Posted to users@opennlp.apache.org by Vihari Piratla <vi...@gmail.com> on 2016/01/08 05:10:07 UTC

Information on default sentence model

Hello OpenNLP community,
I am a long time OpenNLP user. I use various NLP tasks provided by OpenNLP
in my application.
I have a few basic queries regarding the SentenceDetector and the default
sentence model.

Since sentence tokenizer is a basic and the first step in many
data-processing pipelines, I am trying to make it more robust.
SentenceDetectorFactory class provides a parameter to feed the
abbreviations, which I think is very useful.
I checked the default models available from
http://opennlp.sourceforge.net/models-1.5/. The available sentence model
does not seem to use any abbreviations because the getAbbreviations on the
loaded model shows null.
If abbreviations dictionary is not used during training, the model will be
agnostic to features such as "sabbrev", "vabbrev", "xabbrev" generated by
DeafaultSDContextGenerator.collectFeatures based on the dictionary.

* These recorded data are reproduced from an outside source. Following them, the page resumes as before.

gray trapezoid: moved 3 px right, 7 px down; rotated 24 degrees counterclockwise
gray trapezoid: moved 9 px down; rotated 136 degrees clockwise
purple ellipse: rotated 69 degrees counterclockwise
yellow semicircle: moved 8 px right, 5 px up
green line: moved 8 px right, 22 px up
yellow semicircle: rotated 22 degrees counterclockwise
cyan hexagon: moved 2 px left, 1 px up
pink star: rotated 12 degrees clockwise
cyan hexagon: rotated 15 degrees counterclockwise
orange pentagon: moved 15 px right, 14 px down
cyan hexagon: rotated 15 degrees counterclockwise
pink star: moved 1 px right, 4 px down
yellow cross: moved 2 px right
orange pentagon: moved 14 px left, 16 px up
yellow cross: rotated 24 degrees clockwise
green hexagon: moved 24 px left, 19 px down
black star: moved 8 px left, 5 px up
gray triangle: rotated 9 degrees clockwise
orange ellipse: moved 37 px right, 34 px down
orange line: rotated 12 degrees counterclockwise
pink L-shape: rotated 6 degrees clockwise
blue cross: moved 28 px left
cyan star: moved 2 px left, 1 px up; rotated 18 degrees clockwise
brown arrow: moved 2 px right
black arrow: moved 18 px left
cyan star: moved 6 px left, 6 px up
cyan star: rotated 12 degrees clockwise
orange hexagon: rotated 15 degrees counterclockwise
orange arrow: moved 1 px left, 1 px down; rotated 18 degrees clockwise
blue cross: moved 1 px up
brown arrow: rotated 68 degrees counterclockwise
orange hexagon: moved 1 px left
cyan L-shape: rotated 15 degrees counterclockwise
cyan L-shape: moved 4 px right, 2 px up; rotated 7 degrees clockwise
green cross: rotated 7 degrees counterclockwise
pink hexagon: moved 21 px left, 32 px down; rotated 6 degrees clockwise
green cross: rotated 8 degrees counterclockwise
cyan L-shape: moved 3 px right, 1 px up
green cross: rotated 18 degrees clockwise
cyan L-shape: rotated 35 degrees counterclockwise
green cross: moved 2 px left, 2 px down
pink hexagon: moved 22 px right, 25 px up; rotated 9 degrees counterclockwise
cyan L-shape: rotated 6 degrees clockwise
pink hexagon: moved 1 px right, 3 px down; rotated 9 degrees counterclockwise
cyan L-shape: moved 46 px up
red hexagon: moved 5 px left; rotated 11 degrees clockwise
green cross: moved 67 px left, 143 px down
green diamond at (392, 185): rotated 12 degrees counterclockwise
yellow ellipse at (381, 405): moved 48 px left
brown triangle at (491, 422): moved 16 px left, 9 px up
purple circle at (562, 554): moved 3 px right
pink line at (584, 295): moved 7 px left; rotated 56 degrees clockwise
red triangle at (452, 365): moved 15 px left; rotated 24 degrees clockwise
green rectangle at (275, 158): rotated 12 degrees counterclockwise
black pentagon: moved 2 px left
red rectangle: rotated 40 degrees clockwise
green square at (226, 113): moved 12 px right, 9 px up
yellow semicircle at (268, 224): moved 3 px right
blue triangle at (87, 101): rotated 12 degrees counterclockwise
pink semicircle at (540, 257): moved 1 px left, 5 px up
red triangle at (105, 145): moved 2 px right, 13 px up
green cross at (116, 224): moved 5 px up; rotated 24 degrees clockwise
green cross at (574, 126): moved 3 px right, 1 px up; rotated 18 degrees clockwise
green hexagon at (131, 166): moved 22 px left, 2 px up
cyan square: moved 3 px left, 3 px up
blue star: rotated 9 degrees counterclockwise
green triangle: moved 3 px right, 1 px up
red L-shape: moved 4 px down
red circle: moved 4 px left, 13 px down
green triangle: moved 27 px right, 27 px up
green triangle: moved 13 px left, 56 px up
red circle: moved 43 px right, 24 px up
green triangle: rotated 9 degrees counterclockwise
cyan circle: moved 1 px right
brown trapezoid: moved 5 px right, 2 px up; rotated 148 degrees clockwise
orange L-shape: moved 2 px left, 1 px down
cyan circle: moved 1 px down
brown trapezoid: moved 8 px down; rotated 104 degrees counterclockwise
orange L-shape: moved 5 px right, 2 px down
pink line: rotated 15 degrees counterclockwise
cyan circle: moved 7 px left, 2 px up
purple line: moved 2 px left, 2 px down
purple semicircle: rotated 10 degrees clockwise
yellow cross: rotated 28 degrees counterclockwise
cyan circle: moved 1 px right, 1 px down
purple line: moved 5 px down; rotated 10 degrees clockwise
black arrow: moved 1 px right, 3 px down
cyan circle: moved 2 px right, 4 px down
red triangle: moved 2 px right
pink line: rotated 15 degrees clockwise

In that
case, I am not sure if feeding in a list of abbreviations through
SentenceDetectorFactory during the evaluation will make any difference.
Am I missing something? Sorry, if I am wrong.
If I am right, please give me suggestions on alternatives.

Also, I am not sure about the purpose of useTokenEnd param of
SentenceDetectorFactory, can someone explain or point me to a resource that
explains this?

I am not sure if users-list is the right place for this post, if not please
let me know and I will move it to dev.

Thanks
-- 
Vihari Piratla